The first is that the "non-existent side-effects" are only non-existent in
certain circumstances, i.e. an action's effects depends heavily on the context
in which it is executed. Moving X from A to B can have lots of other effects
beyond changing the location of X depending on the circumstances. These
effects can be _arbitrary_ \-- consider for example the case where X is a
switch and A is the OFF position and B is the ON position.

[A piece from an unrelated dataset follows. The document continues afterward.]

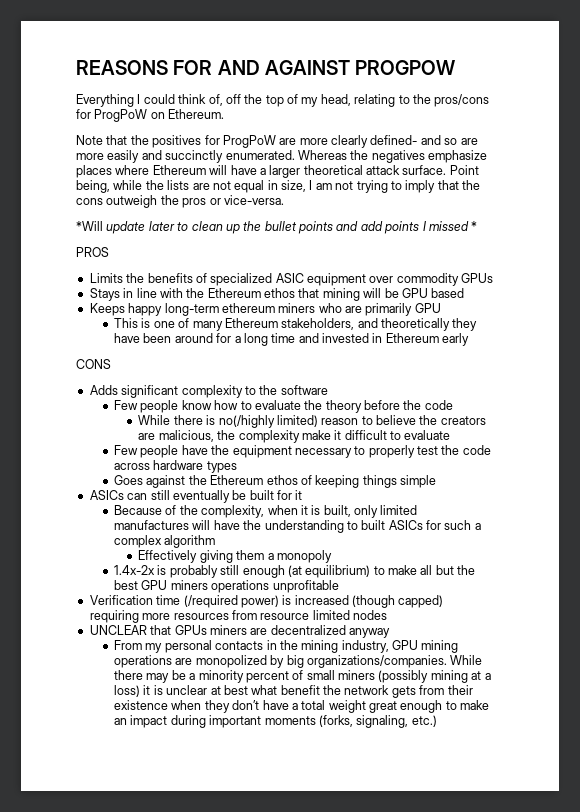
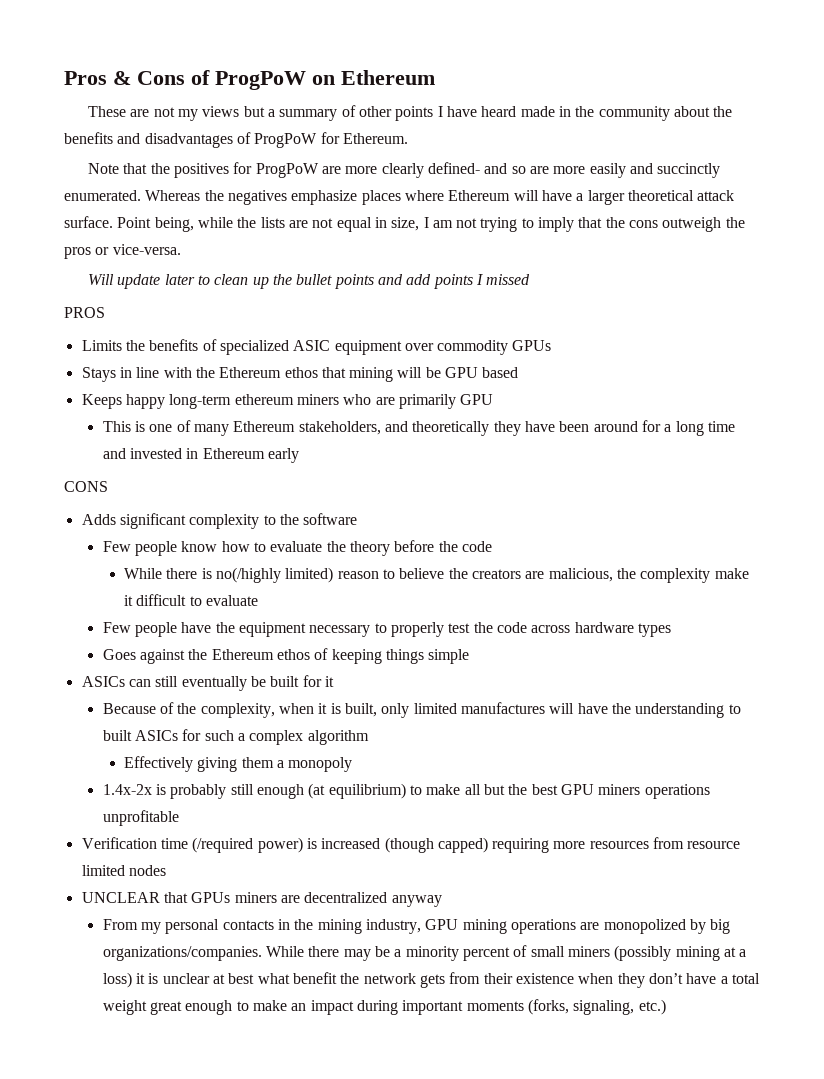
[76,60,456,75] [76,94,490,107] [76,109,165,122] REASONS FOR AND AGAINST PROGPOW // Everything I could think of, off the top of my head, relating to the pros/cons for ProgPoW on -> [64,70,435,90] [88,105,733,121] [64,132,340,148] Pros & Cons of ProgPoW on Ethereum // These are not my views but a summary of other points I have heard made in the community about the benefits and disadvantages of ProgPoW for
[76,221,103,231] *Will -> [88,274,115,285] Will
[471,221,478,231] * -> (531, 279) none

The second is that there really is no such thing as a truly non-existent side-
effect because even a null action -- waiting, doing nothing -- results in
change, and sometimes that change turns out to be the best way to achieve your
goal. For example, if you're a farmer whose goal is to water their crops, one
way to do it is to do nothing and wait for rain. But to figure out whether or
not that's what you should do you have to know an awful lot about how the
world works.

In fact, waiting and doing nothing is often an integral part of many goal-
achieving procedures. Think about, for example, traveling as a passenger on an
airplane. The usual procedure goes something like:

    
    
        Buy a ticket
        Wait
        Go to the airport
        Wait
        Board the plane
        Wait
        Disembark the plane
    

If you leave out the null actions, that procedure fails badly.

------
2sk21
I'm just happy that somebody thought it worthwhile to post this article here.
With all of the heard running towards ML, its great to see that not everyone
has forgotten GOFAI inspired issues!